Opening Statement of Chairman Ron Johnson: “All Hands on Deck: Working Together to End the Trafficking and Abuse of Prescription Opioids, Heroin and Fentanyl”

Sen. Kelly Ayotte (R-NH) chaired this hearing. Sen. Johnson submitted the following opening statement for the record: 

                This congress, the committee has spent a great deal of time uncovering and defining the problems occurring at our borders.  The accumulated testimony from our eight hearings and one public roundtable indicates that America’s borders are not secure.  One key indicator of our insecure border is the fact that we are interdicting only 5 to 10 percent of illegal drugs crossing our southwest border. 

Today, the committee will explore how our insecure southwest border has become a gateway for drug traffickers to distribute illicit drugs across the country, particularly affecting states in the Northeast and Midwest.  I want to thank Senator Ayotte, a trusted and valuable member of the committee, for proposing and organizing this very important hearing. 

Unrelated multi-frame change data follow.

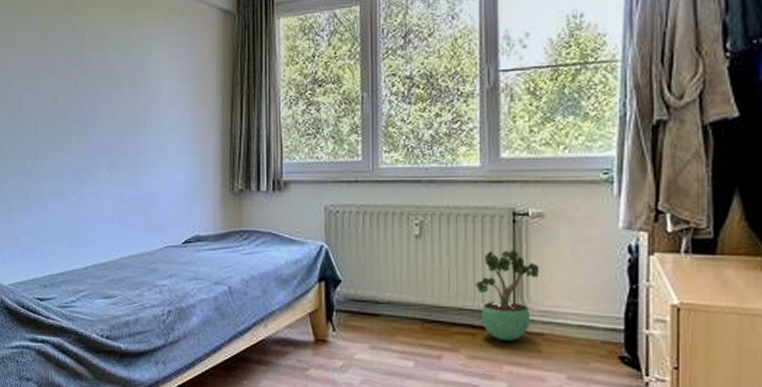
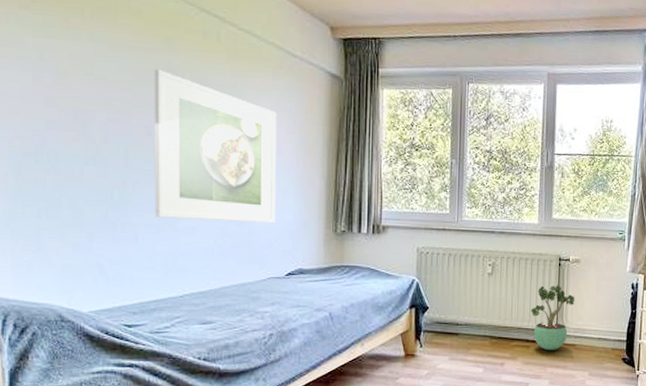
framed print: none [59,32,172,185] -> present [154,69,277,224]

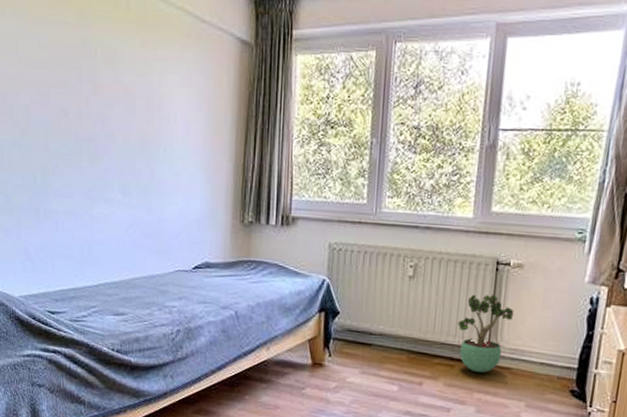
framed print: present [154,69,277,224] -> none [69,45,185,212]

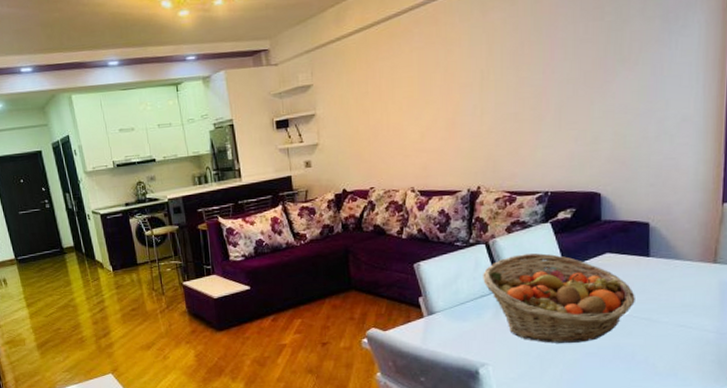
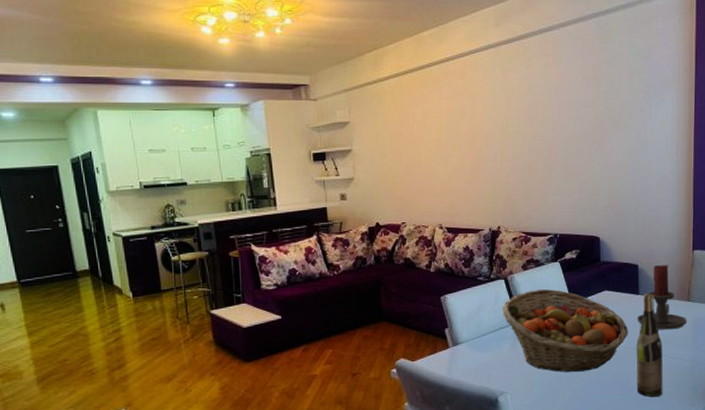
wine bottle: none [644,255,679,371] -> present [636,293,663,397]
candle holder: none [646,221,711,297] -> present [636,264,686,330]

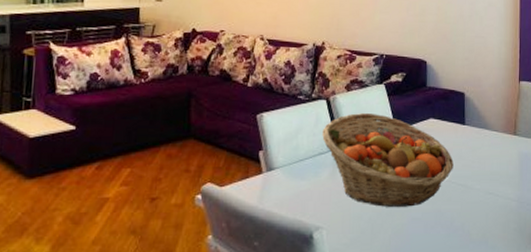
candle holder: present [636,264,686,330] -> none [462,94,513,165]
wine bottle: present [636,293,663,397] -> none [461,124,489,239]

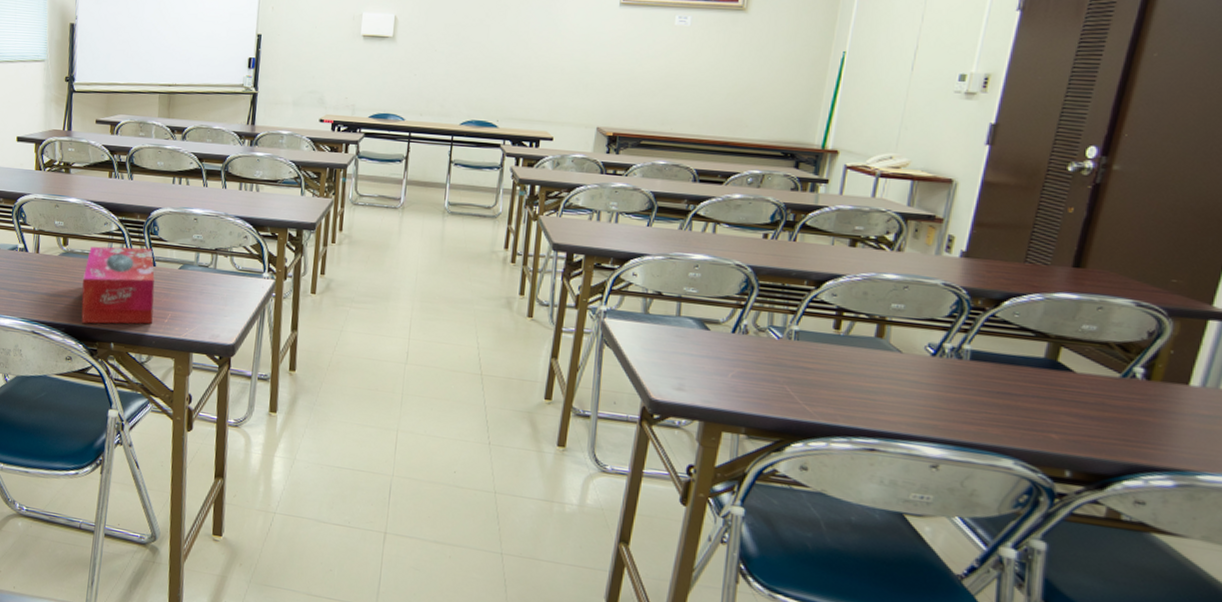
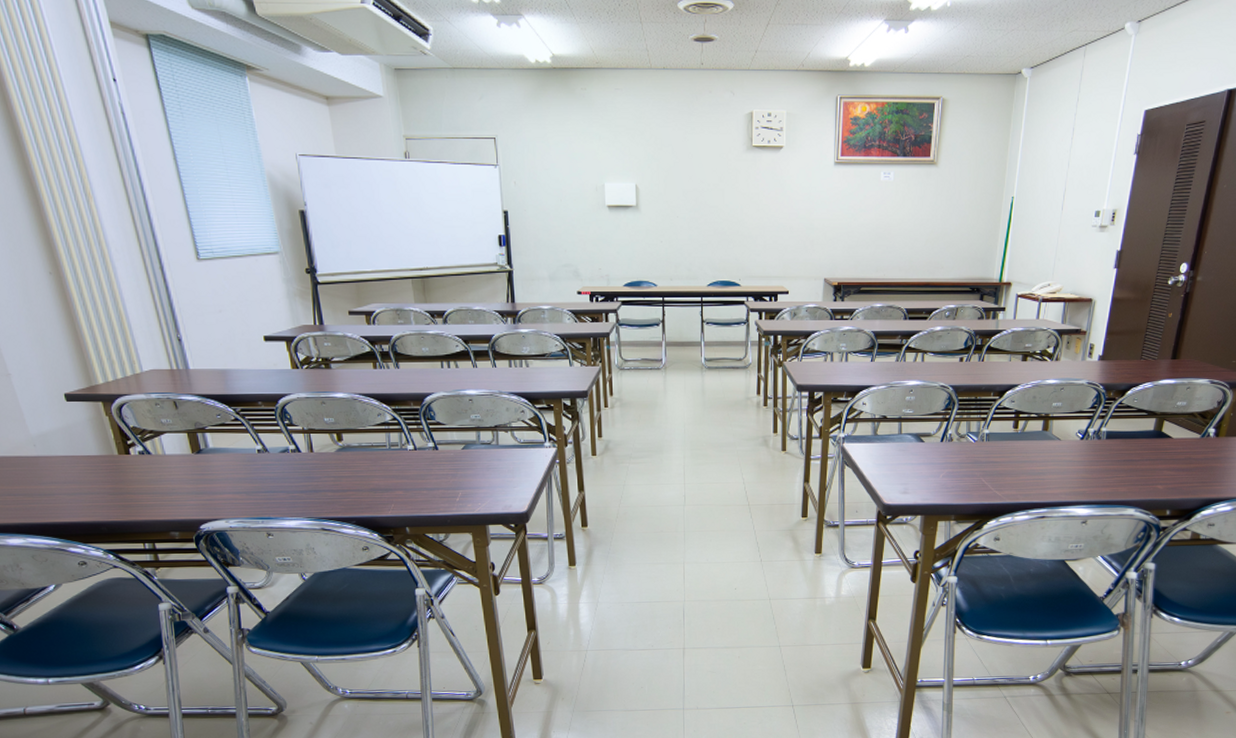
tissue box: present [81,246,155,324] -> none [364,433,444,513]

                New England is facing a heroin epidemic.  An overwhelming majority of federal, state and local law enforcement respondents indicate that heroin is the top drug threat in the region.  New Hampshire, in particular, has seen a huge rise in heroin overdose deaths—from 16 in 2008 to nearly 250 overdoses related to heroin, fentanyl or a combination in 2014.  

The Midwest has also been greatly affected by this epidemic.  In Wisconsin, the price of heroin is at a four-year low and the number of deaths caused by heroin overdoses is on the rise.  Between 2008 and 2012, heroin overdose deaths in Wisconsin tripled.  While Wisconsin averaged only 29 heroin deaths a year from 2000 to 2007, in 2014 more than 200 heroin-related deaths occurred in Wisconsin.  In Milwaukee County alone, 119 heroin-related deaths occurred in 2014.    

                For the most part, heroin enters the United States through our southwest land border via Mexican cartels and is then trafficked to major cities such as Chicago and New York City by drug trafficking organizations (DTOs).  DTOs then distribute heroin into communities in New Hampshire and Wisconsin through criminal gangs. 

                Mexican cartels appear to be responding to the increased demand for heroin in the U.S. and heroin is transiting the border in greater volumes and in larger shipments.  Until we take border security seriously in this country, heroin will continue to enter the supply chain through our southwest border to be distributed across all 50 states.  

                Today, the committee will hear very important, local perspectives defining the heroin epidemic occurring in small towns across the country.  New Hampshire has been particularly devastated, and we will hear how law enforcement, treatment centers and families are addressing this issue.  We will then hear from a federal panel that consists of the U.S. drug czar, the U.S. Customs and Border Protection commissioner and the Drug Enforcement Administration to understand interdiction efforts and ways to stop both the supply and demand for this deadly drug.  

I thank the witnesses for their willingness to provide these important insights.  I would also like to again extend a special thanks to Senator Ayotte for highlighting this issue and calling for a hearing to examine much needed solutions to this growing public health crisis.